Zresztą praca w teatrze operowym to niesamowite doświadczenie. Mamy tutaj wszystko: pracownie malarską, modelatorską, stolarską, krawiecką, szewską; są panie, które robią kapelusze i peruki. To działa jak mała fabryka, która jest w stanie sama wytworzyć dekoracje, kostiumy oraz całe widowisko. Mamy kogo ubierać – balet i soliści to w sumie około stu osób, często na scenę wychodzi nawet sto dwadzieścia, nie licząc orkiestry.

Co tam robisz, jeśli nie zbliża się akurat premiera?
Wtedy odnawiamy dekoracje. Przychodzą stare rekwizyty i kostiumy, czasami trzeba pomalować nowe. Uczę się niespodziewanych rzeczy. Jak każda osoba kończąca akademię sztuk pięknych malowałam całe życie na sztaludze artystycznymi farbami – olejnymi lub akrylami. Tutaj dostałam do ręki wielką miotłę i musiałam namalować horyzont długi na 15 metrów i na 10 wysoki. Nauczyłam się używać farb przemysłowych, pigmentów i różnego rodzaju emulsji. I trochę oszukiwać. Musimy wiedzieć, jak pomalować kawałek styropianu, żeby wyglądał jak drewno albo marmur. Odpowiadamy za to, by dekoracje, które dostajemy, były stare, ubrudzone i spatynowane. Oszukujemy chyba najbardziej ze wszystkich.

Na ile się te zajęcia – robienie mockupów i praca w teatrze – ze sobą przeplatają?
Właśnie uzmysłowiłam sobie, że bardzo się przeplatają. W teatrze uczę się uważnego patrzenia na struktury i faktury, co przydaje się w robieniu mockupów. Mockupiści nazywani są fałszerzami natury. Czyli znowu oszustwo.

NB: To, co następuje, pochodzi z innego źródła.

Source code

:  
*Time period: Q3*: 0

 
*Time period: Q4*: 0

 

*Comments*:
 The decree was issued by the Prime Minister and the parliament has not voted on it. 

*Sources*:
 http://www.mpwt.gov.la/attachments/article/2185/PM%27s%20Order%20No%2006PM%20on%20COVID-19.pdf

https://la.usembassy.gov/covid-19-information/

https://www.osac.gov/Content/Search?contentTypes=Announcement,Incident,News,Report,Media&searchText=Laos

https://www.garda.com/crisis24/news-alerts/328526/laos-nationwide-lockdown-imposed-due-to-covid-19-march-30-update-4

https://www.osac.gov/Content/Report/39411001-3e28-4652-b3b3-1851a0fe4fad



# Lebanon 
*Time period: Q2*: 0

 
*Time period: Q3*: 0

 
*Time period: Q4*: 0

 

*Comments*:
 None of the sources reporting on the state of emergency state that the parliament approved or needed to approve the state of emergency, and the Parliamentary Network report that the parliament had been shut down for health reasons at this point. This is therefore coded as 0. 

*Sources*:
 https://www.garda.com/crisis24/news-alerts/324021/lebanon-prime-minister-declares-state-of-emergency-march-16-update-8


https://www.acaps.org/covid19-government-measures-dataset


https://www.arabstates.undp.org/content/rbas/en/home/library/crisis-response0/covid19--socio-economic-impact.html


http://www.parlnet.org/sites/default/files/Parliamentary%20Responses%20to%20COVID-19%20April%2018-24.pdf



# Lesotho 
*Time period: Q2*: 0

Potrafisz jeszcze cieszyć się naturą?
No pewnie. Jest dla mnie ciągłym źródłem inspiracji, odniesieniem do wszystkiego, co tworzę – od malarstwa po rekwizyt. Często odruchowo zastanawiam się, z czego można by zrobić głaz albo ptaka, ale tylko w naturze odpoczywam. Staram się raz w tygodniu wyrwać za miasto, żeby oczyścić umysł i doświadczyć – dla odmiany – żywej przyrody.